• _GOAL OF THE EXERCISE_
In the material below, take the stretch from the line containing "genus: Senegalia" through the line containing "order: Agaricales", both included, and lay it out as a Markdown table with the columns Row and Line. Number the rows and omit any blank lines.

[Extracted data entries]
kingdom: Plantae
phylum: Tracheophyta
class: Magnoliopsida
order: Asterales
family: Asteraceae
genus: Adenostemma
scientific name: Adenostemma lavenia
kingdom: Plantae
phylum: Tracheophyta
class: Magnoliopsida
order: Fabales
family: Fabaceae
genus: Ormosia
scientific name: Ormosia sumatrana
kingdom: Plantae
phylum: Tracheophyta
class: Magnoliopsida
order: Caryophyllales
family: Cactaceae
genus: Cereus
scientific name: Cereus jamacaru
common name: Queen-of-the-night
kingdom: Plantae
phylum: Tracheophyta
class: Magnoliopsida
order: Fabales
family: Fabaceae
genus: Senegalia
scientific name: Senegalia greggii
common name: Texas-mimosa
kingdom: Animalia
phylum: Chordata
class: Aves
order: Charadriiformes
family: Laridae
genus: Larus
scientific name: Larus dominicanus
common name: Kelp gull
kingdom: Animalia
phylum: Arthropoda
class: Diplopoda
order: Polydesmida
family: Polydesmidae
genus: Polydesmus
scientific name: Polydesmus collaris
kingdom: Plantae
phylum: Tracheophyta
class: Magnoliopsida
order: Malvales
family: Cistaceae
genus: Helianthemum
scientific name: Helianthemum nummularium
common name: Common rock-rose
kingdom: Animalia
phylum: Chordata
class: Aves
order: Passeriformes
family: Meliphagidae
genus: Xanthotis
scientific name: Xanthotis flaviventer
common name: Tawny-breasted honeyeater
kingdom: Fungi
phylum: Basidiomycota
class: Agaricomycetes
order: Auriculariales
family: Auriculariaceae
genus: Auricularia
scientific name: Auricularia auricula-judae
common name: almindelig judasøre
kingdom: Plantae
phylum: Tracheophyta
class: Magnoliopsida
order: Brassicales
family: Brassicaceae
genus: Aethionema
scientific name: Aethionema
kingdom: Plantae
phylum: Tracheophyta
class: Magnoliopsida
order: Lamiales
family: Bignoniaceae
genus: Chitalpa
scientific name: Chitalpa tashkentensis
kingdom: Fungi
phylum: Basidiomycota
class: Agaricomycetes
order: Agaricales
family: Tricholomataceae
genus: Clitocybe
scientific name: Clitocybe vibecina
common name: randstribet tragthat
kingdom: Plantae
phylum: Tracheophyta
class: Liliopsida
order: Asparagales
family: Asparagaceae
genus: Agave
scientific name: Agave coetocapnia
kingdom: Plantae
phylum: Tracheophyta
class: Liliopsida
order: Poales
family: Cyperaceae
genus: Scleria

• _OUTPUT OF THE EXERCISE_
| Row | Line |
|---|---|
| 1 | genus: Senegalia |
| 2 | scientific name: Senegalia greggii |
| 3 | common name: Texas-mimosa |
| 4 | kingdom: Animalia |
| 5 | phylum: Chordata |
| 6 | class: Aves |
| 7 | order: Charadriiformes |
| 8 | family: Laridae |
| 9 | genus: Larus |
| 10 | scientific name: Larus dominicanus |
| 11 | common name: Kelp gull |
| 12 | kingdom: Animalia |
| 13 | phylum: Arthropoda |
| 14 | class: Diplopoda |
| 15 | order: Polydesmida |
| 16 | family: Polydesmidae |
| 17 | genus: Polydesmus |
| 18 | scientific name: Polydesmus collaris |
| 19 | kingdom: Plantae |
| 20 | phylum: Tracheophyta |
| 21 | class: Magnoliopsida |
| 22 | order: Malvales |
| 23 | family: Cistaceae |
| 24 | genus: Helianthemum |
| 25 | scientific name: Helianthemum nummularium |
| 26 | common name: Common rock-rose |
| 27 | kingdom: Animalia |
| 28 | phylum: Chordata |
| 29 | class: Aves |
| 30 | order: Passeriformes |
| 31 | family: Meliphagidae |
| 32 | genus: Xanthotis |
| 33 | scientific name: Xanthotis flaviventer |
| 34 | common name: Tawny-breasted honeyeater |
| 35 | kingdom: Fungi |
| 36 | phylum: Basidiomycota |
| 37 | class: Agaricomycetes |
| 38 | order: Auriculariales |
| 39 | family: Auriculariaceae |
| 40 | genus: Auricularia |
| 41 | scientific name: Auricularia auricula-judae |
| 42 | common name: almindelig judasøre |
| 43 | kingdom: Plantae |
| 44 | phylum: Tracheophyta |
| 45 | class: Magnoliopsida |
| 46 | order: Brassicales |
| 47 | family: Brassicaceae |
| 48 | genus: Aethionema |
| 49 | scientific name: Aethionema |
| 50 | kingdom: Plantae |
| 51 | phylum: Tracheophyta |
| 52 | class: Magnoliopsida |
| 53 | order: Lamiales |
| 54 | family: Bignoniaceae |
| 55 | genus: Chitalpa |
| 56 | scientific name: Chitalpa tashkentensis |
| 57 | kingdom: Fungi |
| 58 | phylum: Basidiomycota |
| 59 | class: Agaricomycetes |
| 60 | order: Agaricales |